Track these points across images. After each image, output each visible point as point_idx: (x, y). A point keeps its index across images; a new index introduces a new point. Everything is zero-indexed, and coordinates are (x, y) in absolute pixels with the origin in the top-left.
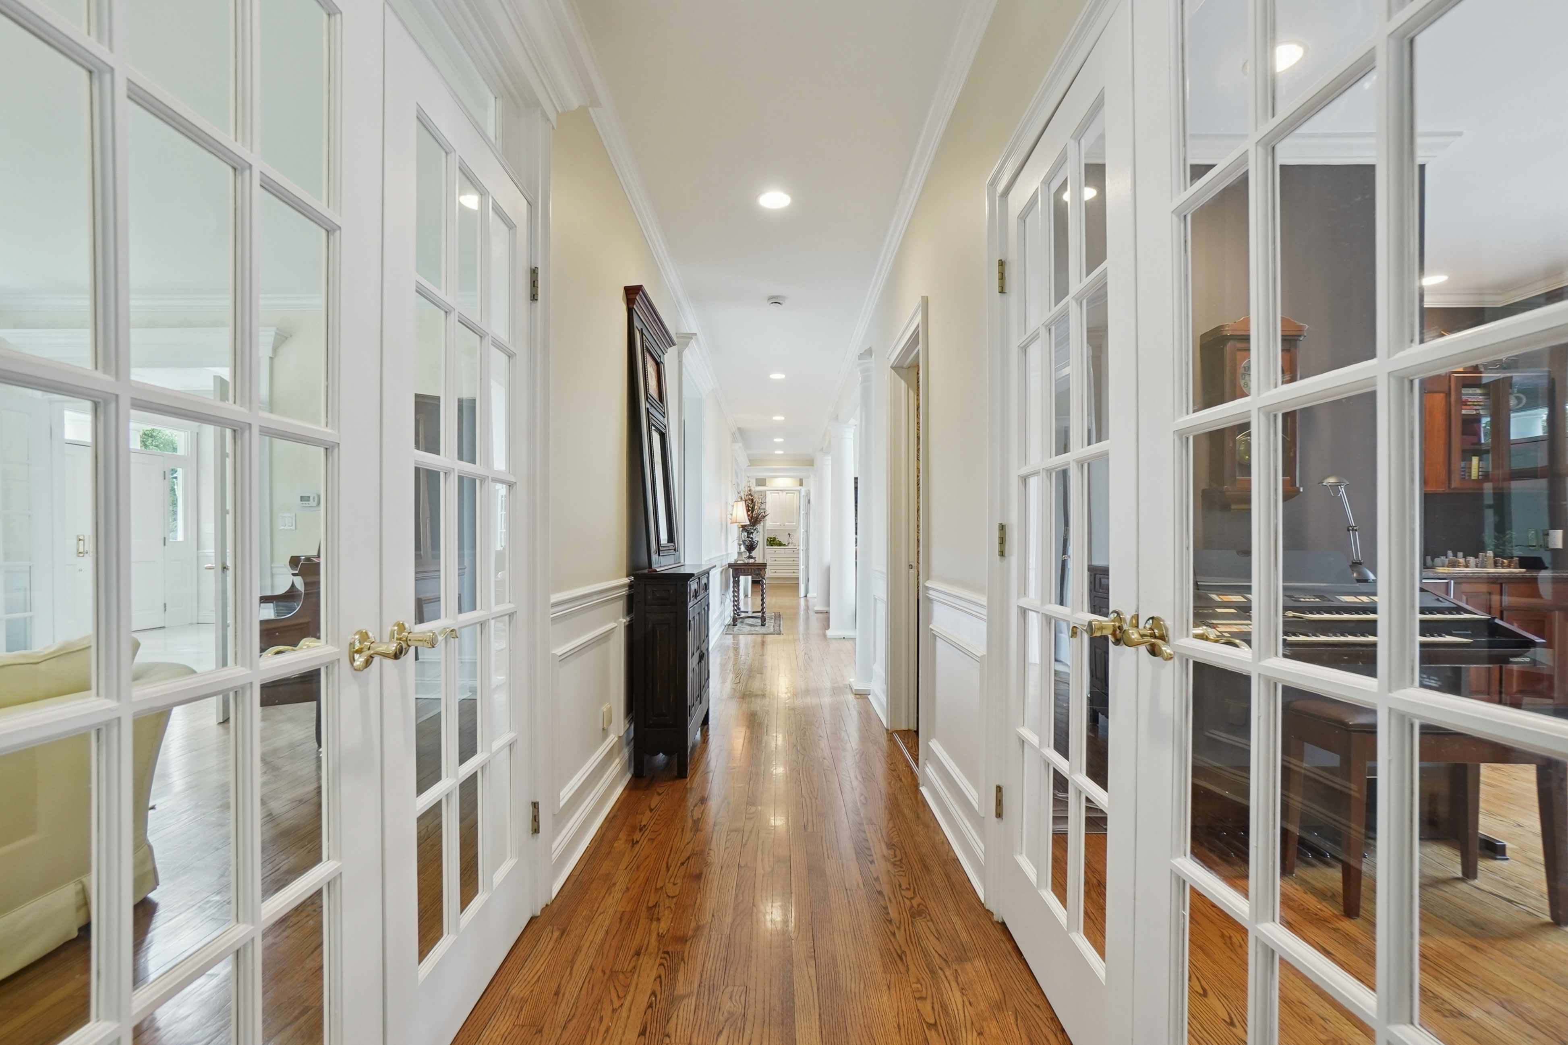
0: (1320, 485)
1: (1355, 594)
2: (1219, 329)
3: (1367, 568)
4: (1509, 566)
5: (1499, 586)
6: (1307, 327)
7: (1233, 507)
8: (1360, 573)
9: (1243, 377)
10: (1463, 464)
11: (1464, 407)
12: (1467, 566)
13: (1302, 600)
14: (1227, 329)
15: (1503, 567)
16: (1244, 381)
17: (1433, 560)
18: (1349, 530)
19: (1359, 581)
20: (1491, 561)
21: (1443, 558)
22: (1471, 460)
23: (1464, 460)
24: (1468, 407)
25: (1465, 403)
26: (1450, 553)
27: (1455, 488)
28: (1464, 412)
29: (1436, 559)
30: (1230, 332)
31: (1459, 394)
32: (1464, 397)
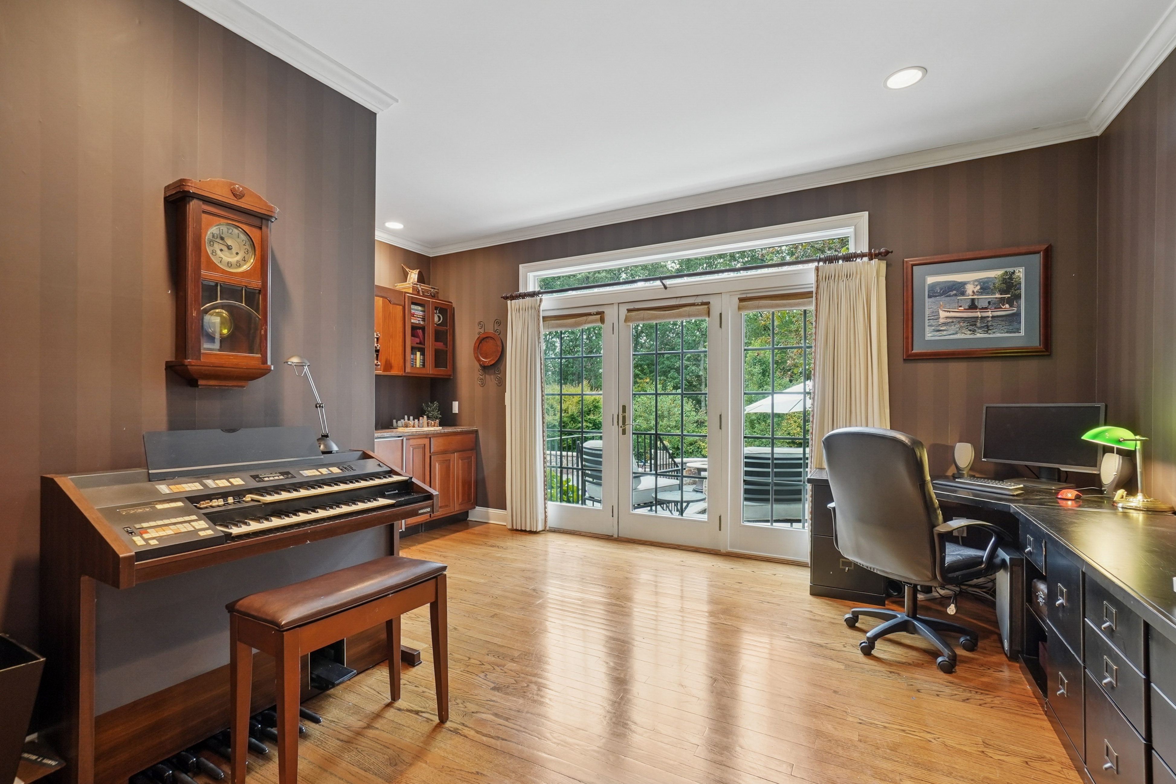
0: (286, 364)
1: (317, 466)
2: (181, 182)
3: (334, 442)
4: (434, 426)
5: (429, 439)
6: (278, 210)
7: (201, 382)
8: (326, 446)
9: (212, 243)
10: (412, 356)
11: (412, 318)
12: (414, 427)
13: (266, 479)
14: (190, 185)
15: (432, 426)
16: (212, 248)
17: (397, 422)
18: (316, 407)
19: (324, 453)
20: (425, 424)
21: (402, 420)
22: (416, 354)
23: (412, 354)
24: (415, 318)
25: (413, 315)
26: (406, 417)
27: (408, 373)
28: (412, 321)
29: (399, 422)
30: (193, 189)
31: (410, 309)
32: (413, 311)
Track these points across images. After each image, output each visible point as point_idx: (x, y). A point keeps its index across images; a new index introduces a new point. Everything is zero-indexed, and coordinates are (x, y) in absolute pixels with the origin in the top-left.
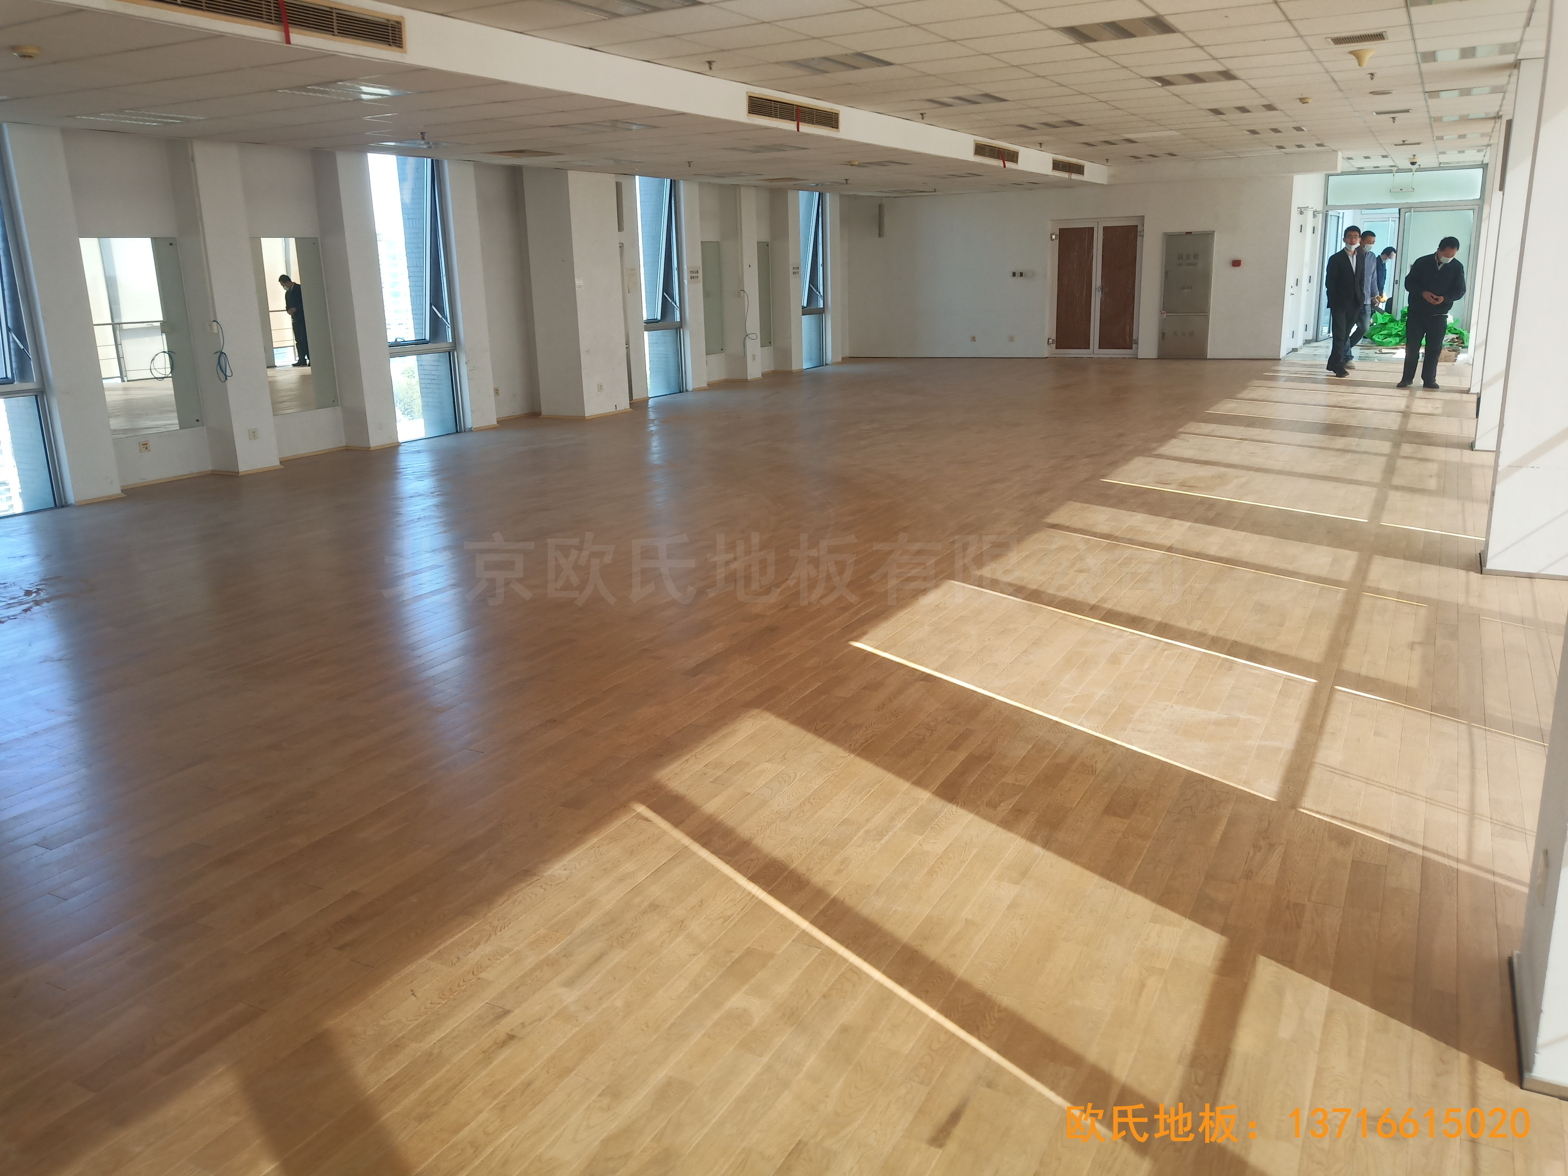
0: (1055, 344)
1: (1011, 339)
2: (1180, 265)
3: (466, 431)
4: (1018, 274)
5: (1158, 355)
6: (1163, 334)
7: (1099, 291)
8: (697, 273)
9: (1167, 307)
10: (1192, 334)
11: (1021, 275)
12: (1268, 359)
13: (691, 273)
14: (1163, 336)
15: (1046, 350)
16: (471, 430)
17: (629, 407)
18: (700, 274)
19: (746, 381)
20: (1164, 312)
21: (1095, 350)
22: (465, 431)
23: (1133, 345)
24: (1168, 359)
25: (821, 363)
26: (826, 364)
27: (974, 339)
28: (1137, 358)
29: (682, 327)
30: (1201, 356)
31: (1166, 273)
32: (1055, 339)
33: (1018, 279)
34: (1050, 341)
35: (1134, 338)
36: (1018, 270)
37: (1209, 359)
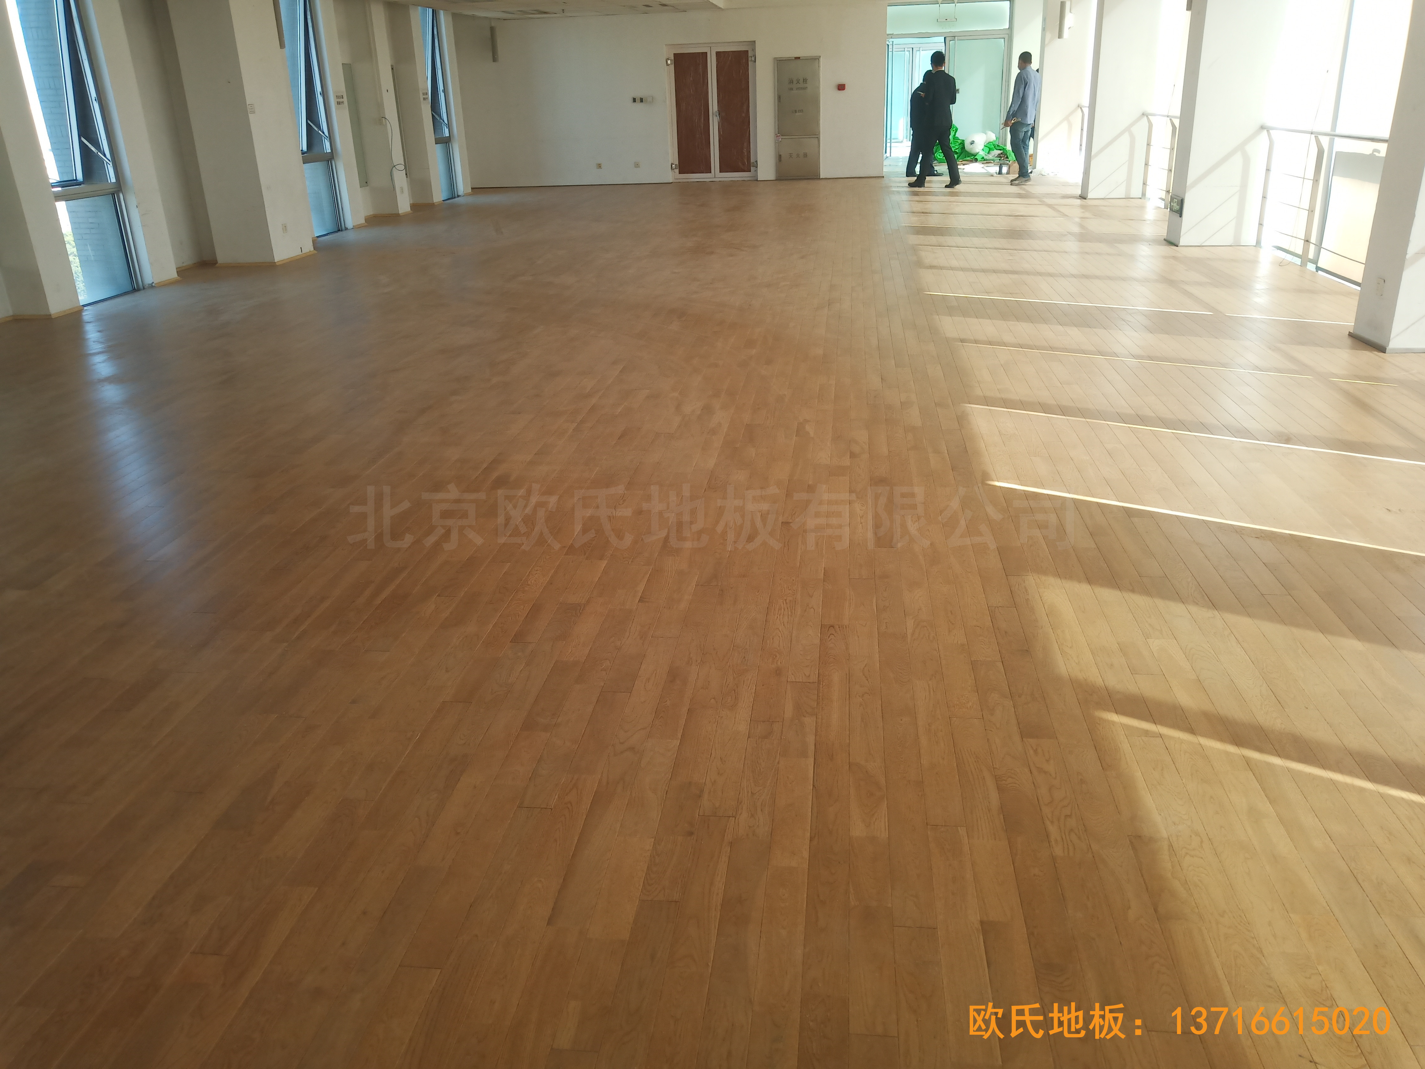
★ ★ ★ ★
## WHAT THE TASK ASKS:
Beginning with the line that contains "32: (1055, 339)", print exactly every line through the end of the records, both included. Omit the pictures.

## WRITTEN SOLUTION:
32: (1055, 339)
33: (1018, 279)
34: (1050, 341)
35: (1134, 338)
36: (1018, 270)
37: (1209, 359)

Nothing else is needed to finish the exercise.